## PROBLEM TO SOLVE
Whenever a line carries the word "temps", pull it out of the entries.
═══
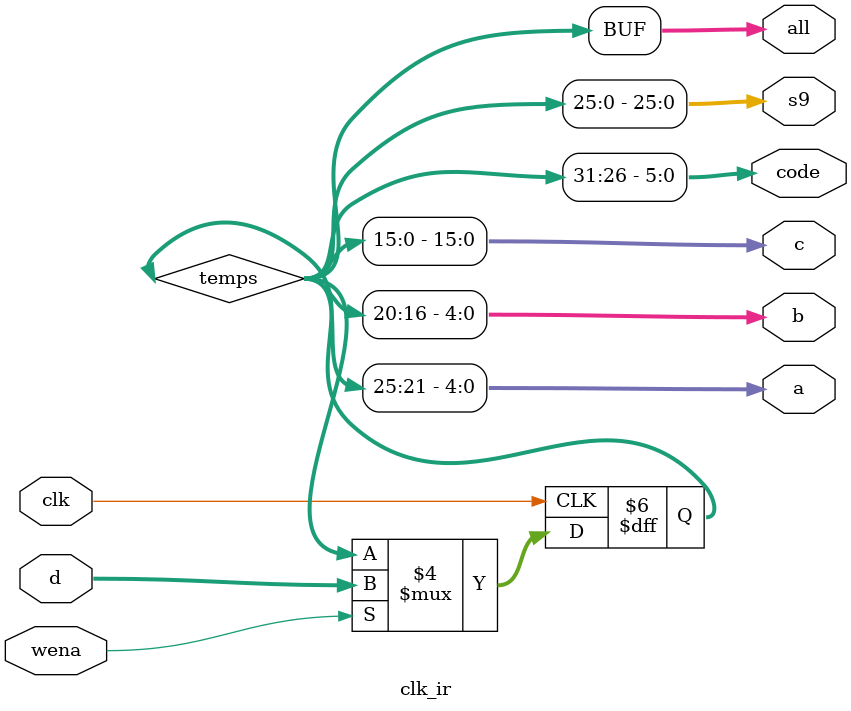
<source format=v>
module clk_ir(input [31:0]d,input clk,input wena,output [4:0]a,output[4:0]b,output[15:0] c ,output [5:0]code,output [25:0]s9,output [31:0]all);


reg [31:0]temps;
always @(posedge clk)
begin 
if(wena)
temps=d;
end

initial
temps=32'b0;

assign a[4:0]=temps[25:21];
assign b[4:0]=temps[20:16];
assign c[15:0]=temps[15:0];
assign code[5:0]=temps[31:26];
assign s9[25:0]=temps[25:0];
assign all=temps;
endmodule
</source>
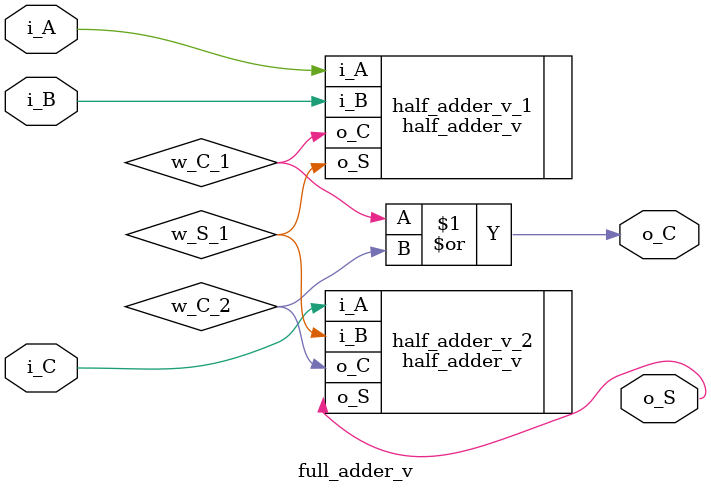
<source format=v>
module full_adder_v (
  input i_A,
  input i_B,
  input i_C,
  output o_S,
  output o_C
  );

  wire w_S_1;
  wire w_C_1;
  half_adder_v half_adder_v_1(
    .i_A(i_A),
    .i_B(i_B),
    .o_S(w_S_1),
    .o_C(w_C_1)
    );

  wire w_C_2;
  half_adder_v half_adder_v_2(
    .i_A(i_C),
    .i_B(w_S_1),
    .o_S(o_S),
    .o_C(w_C_2)
    );

  or(o_C, w_C_1 ,w_C_2);

endmodule //full_adder_v

</source>
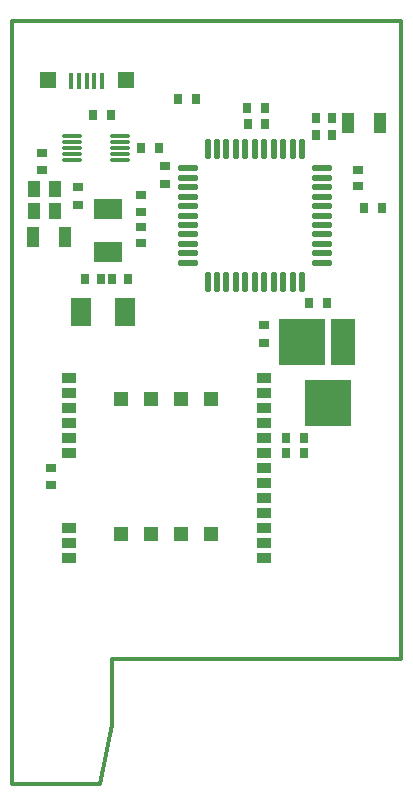
<source format=gtp>
%FSLAX25Y25*%
%MOIN*%
G70*
G01*
G75*
G04 Layer_Color=8421504*
%ADD10R,0.09449X0.06693*%
%ADD11R,0.04331X0.06693*%
%ADD12R,0.03150X0.03543*%
%ADD13R,0.03543X0.03150*%
%ADD14R,0.03937X0.05512*%
%ADD15R,0.05000X0.05000*%
%ADD16R,0.04724X0.03543*%
%ADD17R,0.05512X0.05512*%
%ADD18R,0.01575X0.05315*%
%ADD19R,0.02756X0.03543*%
%ADD20R,0.03543X0.02756*%
%ADD21R,0.07874X0.15748*%
%ADD22R,0.15748X0.15748*%
%ADD23O,0.02165X0.06890*%
%ADD24O,0.06890X0.02165*%
%ADD25O,0.06693X0.01181*%
%ADD26R,0.06693X0.09449*%
%ADD27C,0.01575*%
%ADD28C,0.01181*%
%ADD29C,0.00984*%
%ADD30C,0.01378*%
%ADD31R,0.04724X0.15748*%
%ADD32C,0.12598*%
%ADD33C,0.05906*%
%ADD34R,0.05906X0.05906*%
%ADD35O,0.03937X0.06693*%
%ADD36O,0.05906X0.07874*%
%ADD37C,0.07874*%
%ADD38C,0.03150*%
%ADD39C,0.04724*%
%ADD40C,0.01969*%
%ADD41R,0.04000X0.06000*%
%ADD42R,0.06000X0.04000*%
%ADD43R,0.06496X0.09449*%
%ADD44O,0.00984X0.03937*%
%ADD45O,0.01969X0.00984*%
%ADD46R,0.01969X0.04801*%
%ADD47R,0.05001X0.01969*%
%ADD48O,0.02362X0.06693*%
%ADD49R,0.06299X0.03150*%
%ADD50R,0.11811X0.08268*%
%ADD51R,0.07677X0.10827*%
%ADD52R,0.05906X0.09449*%
%ADD53O,0.02756X0.01772*%
%ADD54O,0.01378X0.06693*%
%ADD55C,0.03150*%
%ADD56C,0.02362*%
%ADD57C,0.00800*%
%ADD58C,0.01000*%
%ADD59C,0.00787*%
%ADD60C,0.00394*%
%ADD61C,0.00591*%
D10*
X67500Y223284D02*
D03*
Y208717D02*
D03*
D11*
X53315Y214000D02*
D03*
X42685D02*
D03*
X147685Y252000D02*
D03*
X158315D02*
D03*
D12*
X136744Y253500D02*
D03*
X142256D02*
D03*
X119748Y251500D02*
D03*
X114236D02*
D03*
X136744Y248000D02*
D03*
X142256D02*
D03*
X74256Y200000D02*
D03*
X68744D02*
D03*
X59744Y200000D02*
D03*
X65256D02*
D03*
D13*
X151000Y230744D02*
D03*
Y236256D02*
D03*
X78500Y211744D02*
D03*
Y217256D02*
D03*
X78500Y227756D02*
D03*
Y222244D02*
D03*
D14*
X42913Y222500D02*
D03*
X50000D02*
D03*
X42957Y230000D02*
D03*
X50043D02*
D03*
D15*
X102000Y160000D02*
D03*
X92000D02*
D03*
X82000D02*
D03*
X72000D02*
D03*
X102000Y115000D02*
D03*
X92000D02*
D03*
X72000D02*
D03*
X82000D02*
D03*
D16*
X119500Y167000D02*
D03*
Y162000D02*
D03*
Y157000D02*
D03*
X54500Y142000D02*
D03*
Y147000D02*
D03*
Y152000D02*
D03*
Y157000D02*
D03*
Y162000D02*
D03*
X119500Y152000D02*
D03*
Y147000D02*
D03*
Y142000D02*
D03*
Y137000D02*
D03*
Y132000D02*
D03*
Y127000D02*
D03*
Y122000D02*
D03*
Y117000D02*
D03*
Y112000D02*
D03*
Y107000D02*
D03*
X54500D02*
D03*
Y112000D02*
D03*
Y117000D02*
D03*
Y167000D02*
D03*
D17*
X47500Y266067D02*
D03*
X73484D02*
D03*
D18*
X65610Y265968D02*
D03*
X63051D02*
D03*
X60492D02*
D03*
X57933D02*
D03*
X55374D02*
D03*
D19*
X78547Y243500D02*
D03*
X84453D02*
D03*
X68453Y254500D02*
D03*
X62547D02*
D03*
X134547Y192000D02*
D03*
X140453D02*
D03*
X127047Y142000D02*
D03*
X132953D02*
D03*
X127047Y147000D02*
D03*
X132953D02*
D03*
X114039Y257000D02*
D03*
X119945D02*
D03*
X91047Y260000D02*
D03*
X96953D02*
D03*
X158953Y223500D02*
D03*
X153047D02*
D03*
D20*
X86500Y231547D02*
D03*
Y237453D02*
D03*
X119500Y184453D02*
D03*
Y178547D02*
D03*
X57500Y224547D02*
D03*
Y230453D02*
D03*
X45500Y236047D02*
D03*
Y241953D02*
D03*
X48492Y136953D02*
D03*
Y131047D02*
D03*
D21*
X145921Y178972D02*
D03*
D22*
X132142D02*
D03*
X141000Y158500D02*
D03*
D23*
X132248Y243244D02*
D03*
X129098D02*
D03*
X125949D02*
D03*
X122799D02*
D03*
X119650D02*
D03*
X116500D02*
D03*
X113350D02*
D03*
X110201D02*
D03*
X107051D02*
D03*
X103902D02*
D03*
X100752D02*
D03*
Y198756D02*
D03*
X103902D02*
D03*
X107051D02*
D03*
X110201D02*
D03*
X113350D02*
D03*
X116500D02*
D03*
X119650D02*
D03*
X122799D02*
D03*
X125949D02*
D03*
X129098D02*
D03*
X132248D02*
D03*
D24*
X94256Y236748D02*
D03*
Y233598D02*
D03*
Y230449D02*
D03*
Y227299D02*
D03*
Y224150D02*
D03*
Y221000D02*
D03*
Y217850D02*
D03*
Y214701D02*
D03*
Y211551D02*
D03*
Y208402D02*
D03*
Y205252D02*
D03*
X138744D02*
D03*
Y208402D02*
D03*
Y211551D02*
D03*
Y214701D02*
D03*
Y217850D02*
D03*
Y221000D02*
D03*
Y224150D02*
D03*
Y227299D02*
D03*
Y230449D02*
D03*
Y233598D02*
D03*
Y236748D02*
D03*
D25*
X55429Y247437D02*
D03*
Y245468D02*
D03*
Y243500D02*
D03*
Y241531D02*
D03*
Y239563D02*
D03*
X71571Y247437D02*
D03*
Y245468D02*
D03*
Y243500D02*
D03*
Y241531D02*
D03*
Y239563D02*
D03*
D26*
X58716Y189000D02*
D03*
X73283D02*
D03*
D28*
X35433Y31496D02*
X64961D01*
X165354Y73228D02*
Y285827D01*
X35433D02*
X165354D01*
X35433Y31496D02*
Y285827D01*
X64961Y31496D02*
X68898Y51181D01*
Y73228D02*
X165354D01*
X68898Y51181D02*
Y73228D01*
M02*

</source>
═══
## EXERCISE OUTPUT
reg [31:0]temps;
temps=d;
temps=32'b0;
assign a[4:0]=temps[25:21];
assign b[4:0]=temps[20:16];
assign c[15:0]=temps[15:0];
assign code[5:0]=temps[31:26];
assign s9[25:0]=temps[25:0];
assign all=temps;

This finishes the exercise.